The car described as the “ heart and soul of Ford” will go on sale in New Zealand in 2015 with a badge of a galloping pony logo on the instrument panel and the words “Mustang – Since 1964.”
It will be the first time in Mustang’s 50 years that the two-door has been available from the factory in the United States in both left- and right-hand drive.
Ford NZ managing director Corey Holter isn’t saying exactly when the two-door will go on sale here. Asked if it would be late in 2015, he said: “I didn’t say late.” No word on price either, not until about two months before launch.
But Australian media at the launch in Sydney expect a late start in 2015 – and New Zealand is taking the same two engine packages as the Australians.
Ford unveiled the sixth-generation Mustang coupe and convertible simultaneously in six cities, hooking up global telecasts in a calculated bonanza timed to showcase the carmaker’s plans for its most idolised car.
Mustang’s impact goes well beyond the 9 million-plus cars sold in 50 years of production, says Ford. It has made thousands of appearances in film, television, music and video games, and is the world’s most-liked vehicle on Facebook.
There are a number of firsts for the new car, other than right-hook production. The most notable is its independent rear suspension in place of the current model’s live axle.
Ford has persisted with the live set-up since day one in 1964, one reason being that it suits grassroots straight-line drag racing in the US.
Ford says the springs, dampers and bushings in the independent set-up have been tuned for high-performance application. New aluminum rear knuckles help reduce unsprung mass for improved ride and handling.
Up front, is a MacPherson strut system. It’s helped by a new subframe that stiffens the structure while reducing mass, improving handling, steering and ride.
The new double-ball-joint front also enables the use of larger, more powerful brakes. This is expected to be the best stopping Mustang yet, with three available brake packages.
The Mustang also gets a torque vectoring system that adjusts torque delivery to each wheel; the GT variant adds a track-friendly launch control system.
Three engine packages will be available – 5.0-litre V8, 3.7-litre V6, and 2.3-litre Ecoboost direct-injection four-cylinder – although Ford NZ and Australia will take only the V8 and the four-pot.
The Mustang GT gets the upgraded 5.0-litre V8 that delivers more than 313kW and 529Nm of torque (US spec). A new intake manifold improves low-speed breathing for better fuel economy, idle stability and emissions, says Ford.
The EcoBoost engine uses variable cam timing and turbocharging to deliver around 227kW and 407Nm of torque (US spec), compared with V6 output of 220kW and 366Nm.
The new Mustang was designed by a team led by J Mays. It is his swansong – he is about to retire after 16 years as design chief at Ford.

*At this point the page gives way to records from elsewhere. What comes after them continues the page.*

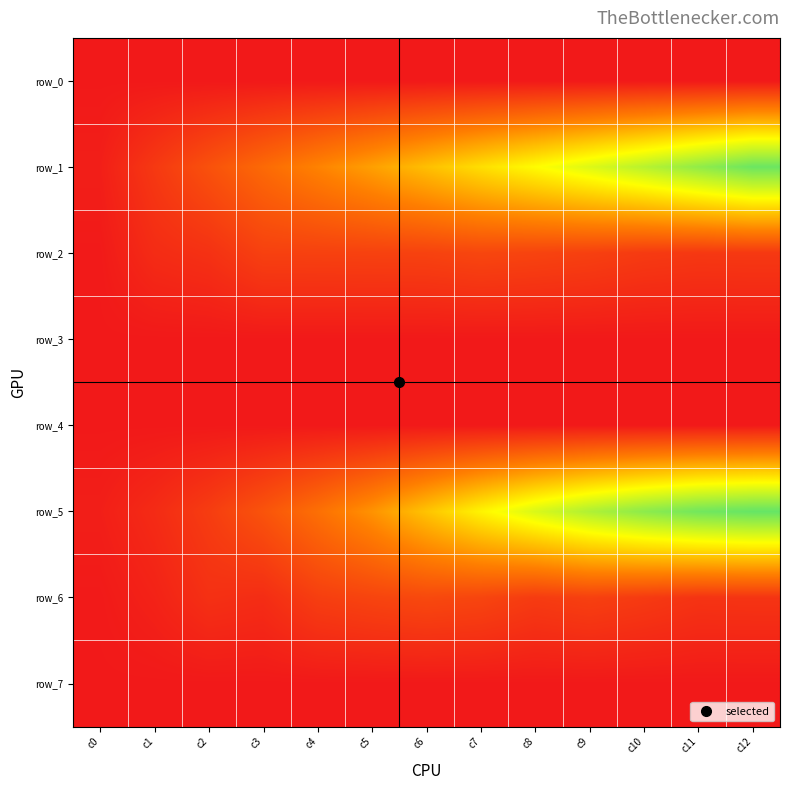

What is the spread (max minus min) of values at c7?

0.6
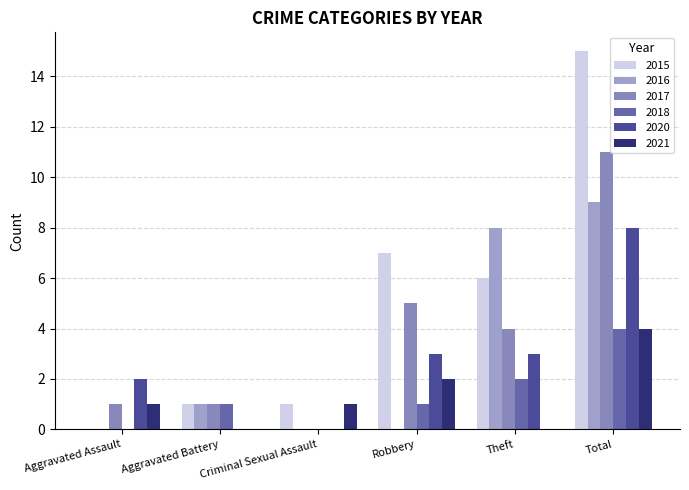

Is it true that 2020 equals 0 at Aggravated Battery?

True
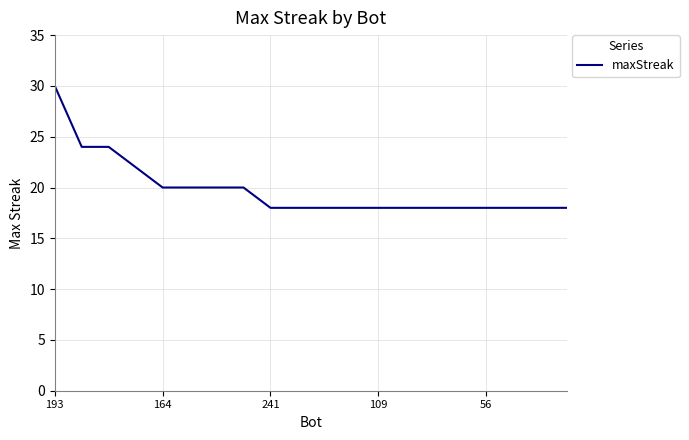

What is the minimum value shown in the chart?

18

Both soft-top and coupe Mustangs retain the traditional design elements of a long sculptured bonnet and short rear deck but have a lower and wider stance than the outgoing cars, which adds up to more hip and shoulder room in the cabin.
The windscreen and rear glass are more steeply sloped. The rear gets ‘tri-bar’ tail-lights with sequential indicator, and the front a revised version of the familiar Ford shark-nose fascia and trapezoidal grille.
Mays said the droptop model was designed right alongside the hardtop, since it was important to create a profile from essential Mustang elements that would work on both bodystyles.
Designing it for the global market, he said, wasn’t a major factor in creating the shape of the car – it was more important to first get the look right.
“It’s drop-dead gorgeous and there’s 50 years of pent-up demand. If it doesn’t sell itself, you probably aren’t a Mustang fan.”